#### [TASK BRIEF]
Each line from the one that contains "Next Lead Music Schoolでは、DTM" to the end of the entries must be copied word for word, and only those lines.

Extracted records:

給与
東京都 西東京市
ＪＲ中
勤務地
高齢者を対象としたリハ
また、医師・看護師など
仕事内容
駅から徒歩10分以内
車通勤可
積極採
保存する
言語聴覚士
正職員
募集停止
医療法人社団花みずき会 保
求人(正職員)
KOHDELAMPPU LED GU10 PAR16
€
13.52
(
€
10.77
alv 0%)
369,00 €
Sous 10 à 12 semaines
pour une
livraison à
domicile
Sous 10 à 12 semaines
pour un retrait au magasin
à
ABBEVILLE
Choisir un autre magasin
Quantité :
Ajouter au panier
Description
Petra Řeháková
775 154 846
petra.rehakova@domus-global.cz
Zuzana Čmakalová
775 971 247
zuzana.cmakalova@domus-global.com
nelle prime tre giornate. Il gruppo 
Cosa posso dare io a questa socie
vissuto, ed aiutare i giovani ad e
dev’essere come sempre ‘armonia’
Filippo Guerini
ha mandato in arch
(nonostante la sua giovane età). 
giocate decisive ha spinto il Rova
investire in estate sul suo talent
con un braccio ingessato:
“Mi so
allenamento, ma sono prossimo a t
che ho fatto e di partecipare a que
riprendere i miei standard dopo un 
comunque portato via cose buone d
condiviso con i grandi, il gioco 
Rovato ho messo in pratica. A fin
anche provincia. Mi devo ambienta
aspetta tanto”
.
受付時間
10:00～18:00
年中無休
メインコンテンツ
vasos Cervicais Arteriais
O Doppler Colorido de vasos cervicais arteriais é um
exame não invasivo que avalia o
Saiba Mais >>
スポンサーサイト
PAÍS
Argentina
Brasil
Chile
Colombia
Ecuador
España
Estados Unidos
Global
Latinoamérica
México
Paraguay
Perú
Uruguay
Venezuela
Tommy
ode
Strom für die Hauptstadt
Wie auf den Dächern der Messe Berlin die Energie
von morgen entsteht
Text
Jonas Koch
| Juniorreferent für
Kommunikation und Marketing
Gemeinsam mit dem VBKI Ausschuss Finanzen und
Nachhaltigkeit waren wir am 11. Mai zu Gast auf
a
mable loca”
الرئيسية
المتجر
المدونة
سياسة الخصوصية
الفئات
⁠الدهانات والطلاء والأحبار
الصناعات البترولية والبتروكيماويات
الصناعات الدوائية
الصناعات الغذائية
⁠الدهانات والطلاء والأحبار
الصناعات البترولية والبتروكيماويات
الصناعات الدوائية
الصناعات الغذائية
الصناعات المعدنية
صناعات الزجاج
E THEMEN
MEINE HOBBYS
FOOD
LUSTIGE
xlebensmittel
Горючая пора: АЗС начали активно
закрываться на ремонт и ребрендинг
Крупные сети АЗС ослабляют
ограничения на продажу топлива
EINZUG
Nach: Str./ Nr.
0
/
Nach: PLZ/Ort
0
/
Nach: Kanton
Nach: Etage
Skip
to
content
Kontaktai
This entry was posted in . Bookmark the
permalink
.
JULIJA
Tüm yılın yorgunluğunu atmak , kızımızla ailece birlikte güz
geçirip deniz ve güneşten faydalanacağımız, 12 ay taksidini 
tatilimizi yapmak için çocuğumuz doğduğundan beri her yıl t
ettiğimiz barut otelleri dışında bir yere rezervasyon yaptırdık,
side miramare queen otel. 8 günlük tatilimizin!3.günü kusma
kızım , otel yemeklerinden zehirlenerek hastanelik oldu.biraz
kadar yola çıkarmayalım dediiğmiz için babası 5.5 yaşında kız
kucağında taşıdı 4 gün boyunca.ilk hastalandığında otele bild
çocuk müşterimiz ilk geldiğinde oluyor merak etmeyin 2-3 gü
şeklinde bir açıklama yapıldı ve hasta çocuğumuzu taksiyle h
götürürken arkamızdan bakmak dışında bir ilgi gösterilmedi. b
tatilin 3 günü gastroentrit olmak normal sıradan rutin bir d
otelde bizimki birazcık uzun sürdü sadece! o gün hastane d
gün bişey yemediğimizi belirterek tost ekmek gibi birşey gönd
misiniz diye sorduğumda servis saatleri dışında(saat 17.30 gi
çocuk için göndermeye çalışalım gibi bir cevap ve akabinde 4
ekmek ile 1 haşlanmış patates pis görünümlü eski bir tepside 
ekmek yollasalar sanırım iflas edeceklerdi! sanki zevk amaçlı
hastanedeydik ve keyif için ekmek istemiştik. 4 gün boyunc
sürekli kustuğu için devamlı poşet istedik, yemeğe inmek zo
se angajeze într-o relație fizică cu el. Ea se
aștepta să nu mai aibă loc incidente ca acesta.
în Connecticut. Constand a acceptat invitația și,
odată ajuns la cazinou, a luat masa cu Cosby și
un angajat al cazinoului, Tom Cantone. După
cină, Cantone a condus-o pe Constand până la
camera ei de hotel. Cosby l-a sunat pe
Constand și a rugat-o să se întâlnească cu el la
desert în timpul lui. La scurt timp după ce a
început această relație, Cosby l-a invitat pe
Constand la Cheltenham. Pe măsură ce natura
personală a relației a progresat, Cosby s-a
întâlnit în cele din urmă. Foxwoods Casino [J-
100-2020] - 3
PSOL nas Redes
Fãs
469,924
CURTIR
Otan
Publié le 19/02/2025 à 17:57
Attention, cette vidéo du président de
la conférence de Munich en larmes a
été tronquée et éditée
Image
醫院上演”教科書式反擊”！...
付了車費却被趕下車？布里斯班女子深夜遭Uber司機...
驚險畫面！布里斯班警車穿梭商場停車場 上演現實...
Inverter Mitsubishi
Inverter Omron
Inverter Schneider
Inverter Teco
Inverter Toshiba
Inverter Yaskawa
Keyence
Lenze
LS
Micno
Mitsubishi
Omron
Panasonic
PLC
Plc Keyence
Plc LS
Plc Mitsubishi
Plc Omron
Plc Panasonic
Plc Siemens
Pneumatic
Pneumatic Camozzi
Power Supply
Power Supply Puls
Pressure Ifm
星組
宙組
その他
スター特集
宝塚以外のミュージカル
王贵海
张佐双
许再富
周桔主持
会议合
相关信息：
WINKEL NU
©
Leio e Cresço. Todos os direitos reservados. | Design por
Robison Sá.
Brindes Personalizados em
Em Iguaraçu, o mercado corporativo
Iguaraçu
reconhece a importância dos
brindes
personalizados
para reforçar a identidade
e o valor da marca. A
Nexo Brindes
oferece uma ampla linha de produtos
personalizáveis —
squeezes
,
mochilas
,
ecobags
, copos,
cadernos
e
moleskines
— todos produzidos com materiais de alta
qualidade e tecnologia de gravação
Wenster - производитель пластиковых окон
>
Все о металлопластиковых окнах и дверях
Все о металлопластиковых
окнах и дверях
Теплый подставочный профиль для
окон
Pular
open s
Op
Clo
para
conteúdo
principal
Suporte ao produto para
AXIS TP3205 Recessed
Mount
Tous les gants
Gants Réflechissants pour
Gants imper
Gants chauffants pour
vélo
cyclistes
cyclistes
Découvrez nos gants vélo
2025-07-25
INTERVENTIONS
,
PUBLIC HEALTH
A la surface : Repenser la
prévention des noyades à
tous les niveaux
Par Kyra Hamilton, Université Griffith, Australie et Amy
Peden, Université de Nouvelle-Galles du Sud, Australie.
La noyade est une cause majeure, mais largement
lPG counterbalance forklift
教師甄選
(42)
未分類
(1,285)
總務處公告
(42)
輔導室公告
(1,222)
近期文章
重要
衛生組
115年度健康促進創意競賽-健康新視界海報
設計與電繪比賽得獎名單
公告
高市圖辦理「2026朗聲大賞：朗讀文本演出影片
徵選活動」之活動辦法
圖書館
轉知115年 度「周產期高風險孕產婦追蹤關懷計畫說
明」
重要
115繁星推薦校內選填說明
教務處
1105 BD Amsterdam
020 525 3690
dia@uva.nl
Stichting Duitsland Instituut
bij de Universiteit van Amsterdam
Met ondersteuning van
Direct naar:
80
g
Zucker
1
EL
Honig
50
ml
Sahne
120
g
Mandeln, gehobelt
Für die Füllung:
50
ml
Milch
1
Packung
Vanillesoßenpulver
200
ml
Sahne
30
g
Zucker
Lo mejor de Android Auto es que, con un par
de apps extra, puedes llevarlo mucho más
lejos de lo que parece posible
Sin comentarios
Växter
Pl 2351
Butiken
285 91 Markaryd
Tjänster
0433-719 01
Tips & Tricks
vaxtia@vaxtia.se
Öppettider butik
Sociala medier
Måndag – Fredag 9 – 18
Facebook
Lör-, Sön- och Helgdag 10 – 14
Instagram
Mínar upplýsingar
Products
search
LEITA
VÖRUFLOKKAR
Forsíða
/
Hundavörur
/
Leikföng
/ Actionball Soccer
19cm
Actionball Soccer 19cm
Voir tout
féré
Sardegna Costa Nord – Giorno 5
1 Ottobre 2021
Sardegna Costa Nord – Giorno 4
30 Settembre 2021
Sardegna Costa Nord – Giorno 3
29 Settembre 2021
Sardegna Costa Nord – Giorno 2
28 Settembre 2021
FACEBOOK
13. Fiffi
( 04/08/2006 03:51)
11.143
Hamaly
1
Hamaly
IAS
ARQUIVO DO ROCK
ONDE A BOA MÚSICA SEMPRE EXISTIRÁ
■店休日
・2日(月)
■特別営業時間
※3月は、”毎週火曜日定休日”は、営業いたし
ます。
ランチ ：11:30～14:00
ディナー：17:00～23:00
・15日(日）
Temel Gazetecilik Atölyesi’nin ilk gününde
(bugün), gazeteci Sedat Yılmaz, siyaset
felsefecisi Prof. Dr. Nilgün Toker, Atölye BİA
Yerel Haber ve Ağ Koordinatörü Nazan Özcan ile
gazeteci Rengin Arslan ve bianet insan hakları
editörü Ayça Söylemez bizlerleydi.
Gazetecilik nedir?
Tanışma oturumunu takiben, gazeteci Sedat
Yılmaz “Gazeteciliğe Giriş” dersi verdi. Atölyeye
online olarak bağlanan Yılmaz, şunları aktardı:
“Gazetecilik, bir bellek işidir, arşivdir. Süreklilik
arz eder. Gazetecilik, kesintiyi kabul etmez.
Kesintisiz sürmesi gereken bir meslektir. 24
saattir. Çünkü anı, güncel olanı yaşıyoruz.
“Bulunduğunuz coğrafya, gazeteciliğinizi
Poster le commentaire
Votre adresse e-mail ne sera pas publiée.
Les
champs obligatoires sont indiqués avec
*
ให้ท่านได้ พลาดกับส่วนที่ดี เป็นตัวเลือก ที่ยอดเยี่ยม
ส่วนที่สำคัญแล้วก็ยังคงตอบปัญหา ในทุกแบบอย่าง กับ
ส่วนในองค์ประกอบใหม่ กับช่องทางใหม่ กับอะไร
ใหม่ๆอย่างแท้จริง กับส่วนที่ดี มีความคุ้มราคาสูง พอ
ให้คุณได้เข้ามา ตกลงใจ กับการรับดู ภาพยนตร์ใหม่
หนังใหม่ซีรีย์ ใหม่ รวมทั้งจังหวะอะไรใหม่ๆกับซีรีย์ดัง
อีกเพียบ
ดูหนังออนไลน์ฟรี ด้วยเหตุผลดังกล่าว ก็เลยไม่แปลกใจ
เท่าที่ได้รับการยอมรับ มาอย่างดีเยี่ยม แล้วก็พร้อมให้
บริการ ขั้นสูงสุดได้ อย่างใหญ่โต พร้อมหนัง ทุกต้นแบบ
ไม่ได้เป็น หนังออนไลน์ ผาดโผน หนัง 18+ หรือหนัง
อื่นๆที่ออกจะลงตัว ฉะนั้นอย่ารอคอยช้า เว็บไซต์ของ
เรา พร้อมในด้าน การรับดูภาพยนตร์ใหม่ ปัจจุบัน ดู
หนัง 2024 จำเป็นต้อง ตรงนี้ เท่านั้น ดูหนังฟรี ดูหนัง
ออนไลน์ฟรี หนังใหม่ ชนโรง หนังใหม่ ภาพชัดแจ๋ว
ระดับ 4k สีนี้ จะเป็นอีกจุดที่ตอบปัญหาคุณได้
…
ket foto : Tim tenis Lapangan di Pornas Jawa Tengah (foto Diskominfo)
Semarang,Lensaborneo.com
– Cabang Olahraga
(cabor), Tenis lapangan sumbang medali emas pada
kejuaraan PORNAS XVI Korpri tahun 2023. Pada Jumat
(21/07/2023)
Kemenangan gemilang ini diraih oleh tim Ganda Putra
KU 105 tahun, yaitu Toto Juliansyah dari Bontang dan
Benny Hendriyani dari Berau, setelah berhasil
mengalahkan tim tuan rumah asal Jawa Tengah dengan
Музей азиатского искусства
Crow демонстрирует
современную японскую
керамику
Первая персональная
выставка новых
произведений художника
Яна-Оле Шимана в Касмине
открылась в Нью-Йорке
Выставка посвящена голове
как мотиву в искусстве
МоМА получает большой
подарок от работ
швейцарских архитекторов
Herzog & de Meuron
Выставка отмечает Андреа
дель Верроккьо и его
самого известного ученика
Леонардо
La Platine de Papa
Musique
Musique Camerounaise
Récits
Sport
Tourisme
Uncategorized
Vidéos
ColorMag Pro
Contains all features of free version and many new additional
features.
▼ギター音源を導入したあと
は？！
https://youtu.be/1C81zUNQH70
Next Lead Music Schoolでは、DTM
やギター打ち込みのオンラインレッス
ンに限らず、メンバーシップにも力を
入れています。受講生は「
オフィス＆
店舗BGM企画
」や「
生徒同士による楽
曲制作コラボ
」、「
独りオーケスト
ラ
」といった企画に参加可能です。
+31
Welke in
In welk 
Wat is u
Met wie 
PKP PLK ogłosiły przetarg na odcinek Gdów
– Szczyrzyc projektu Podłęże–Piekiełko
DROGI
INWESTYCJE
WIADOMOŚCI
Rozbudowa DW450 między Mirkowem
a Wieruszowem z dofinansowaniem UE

#### [THE ANSWER]
Next Lead Music Schoolでは、DTM
やギター打ち込みのオンラインレッス
ンに限らず、メンバーシップにも力を
入れています。受講生は「
オフィス＆
店舗BGM企画
」や「
生徒同士による楽
曲制作コラボ
」、「
独りオーケスト
ラ
」といった企画に参加可能です。
+31
Welke in
In welk 
Wat is u
Met wie 
PKP PLK ogłosiły przetarg na odcinek Gdów
– Szczyrzyc projektu Podłęże–Piekiełko
DROGI
INWESTYCJE
WIADOMOŚCI
Rozbudowa DW450 między Mirkowem
a Wieruszowem z dofinansowaniem UE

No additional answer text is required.